> _Teks yang Ditampilkan_
^^^^^^^^^^^^^^^^

Gawai hanya sebuah media bukan pengendali pemiliknya
Kereta api yang baru saja datang di stasiun Krian. Para penumpang yang ingin naik kereta berusaha untuk mencari tempat duduk yang tertera dikarcis di genggamannya. Berbagai aktivitas penumpang dapat amati ketika berada di kereta. Ada yang asyik mengobrol dan curhat sesama penumpang yang baru dikenal, mendengarkan musik, dan yang menarik adalah melihat segerombolan remaja yang berduduk saling berhadapan namun mereka tidak saling berbicara satu sama lain. Yang ada hanya kebisuan.

^^^^^^^^^^^^^^^^

> _Catatan yang Disediakan_

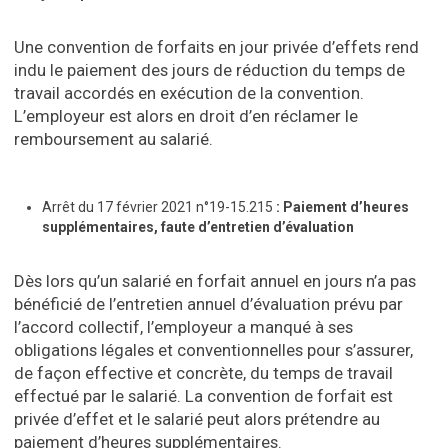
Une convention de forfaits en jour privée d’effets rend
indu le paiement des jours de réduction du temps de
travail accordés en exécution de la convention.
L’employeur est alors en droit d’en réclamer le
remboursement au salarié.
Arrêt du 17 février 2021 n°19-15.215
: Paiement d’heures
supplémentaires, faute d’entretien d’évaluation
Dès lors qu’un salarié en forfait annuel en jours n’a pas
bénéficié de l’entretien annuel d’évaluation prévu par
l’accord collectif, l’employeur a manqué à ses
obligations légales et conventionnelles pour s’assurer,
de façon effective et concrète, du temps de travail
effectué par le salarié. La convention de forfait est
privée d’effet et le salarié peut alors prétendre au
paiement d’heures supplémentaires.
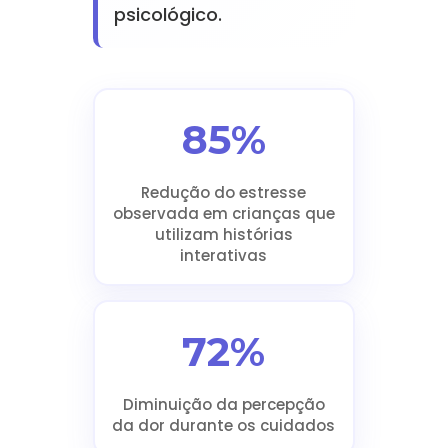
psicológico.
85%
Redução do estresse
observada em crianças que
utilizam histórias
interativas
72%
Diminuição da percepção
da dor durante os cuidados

^^^^^^^^^^^^^^^^

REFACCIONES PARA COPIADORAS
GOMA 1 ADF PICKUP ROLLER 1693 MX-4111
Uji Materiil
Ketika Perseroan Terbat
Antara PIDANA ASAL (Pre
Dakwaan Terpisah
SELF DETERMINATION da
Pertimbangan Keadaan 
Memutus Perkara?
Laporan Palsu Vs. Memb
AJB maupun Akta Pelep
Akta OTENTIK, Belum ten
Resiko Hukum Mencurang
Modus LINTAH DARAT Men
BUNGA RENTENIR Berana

^^^^^^^^^^^^^^^^

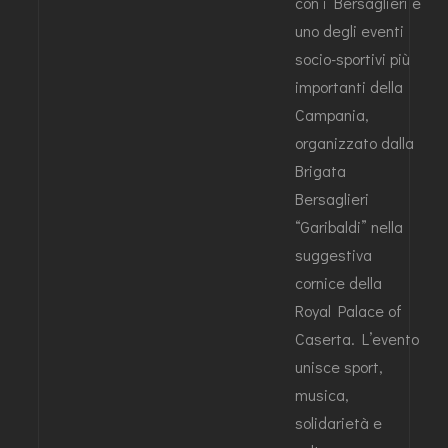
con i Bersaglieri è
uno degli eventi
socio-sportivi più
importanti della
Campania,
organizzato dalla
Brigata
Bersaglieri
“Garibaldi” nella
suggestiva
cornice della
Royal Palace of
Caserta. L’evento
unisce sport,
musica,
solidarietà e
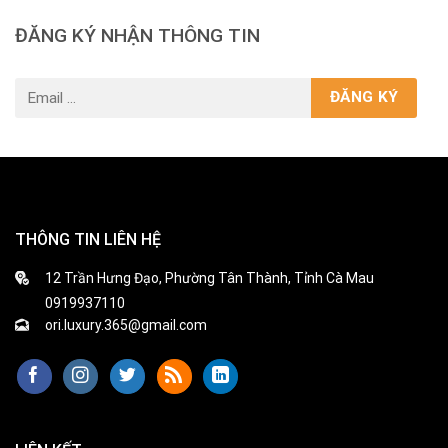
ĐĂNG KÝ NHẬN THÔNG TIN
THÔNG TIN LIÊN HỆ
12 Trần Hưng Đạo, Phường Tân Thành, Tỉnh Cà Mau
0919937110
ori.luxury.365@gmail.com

^^^^^^^^^^^^^^^^

> _Tugas Wajib_
1: Jawablah pertanyaan berikut berdasarkan teks yang ditampilkan:
(a) Menurut judulnya, gawai hanya berupa apa?
(b) Di stasiun mana kereta api baru saja datang?
(c) Bagaimana posisi duduk segerombolan remaja di kereta itu?
2: Ubah baris-baris dalam catatan, mulai dari baris yang memuat "psicológico." sampai baris yang memuat "da dor durante os cuidados", menjadi daftar JSON berisi string, satu string untuk setiap baris, tanpa baris kosong.

> _Jawaban Berurutan_
1:
(a) Sebuah media, bukan pengendali pemiliknya.
(b) Stasiun Krian.
(c) Saling berhadapan.

2:
[
  "psicológico.",
  "85%",
  "Redução do estresse",
  "observada em crianças que",
  "utilizam histórias",
  "interativas",
  "72%",
  "Diminuição da percepção",
  "da dor durante os cuidados"
]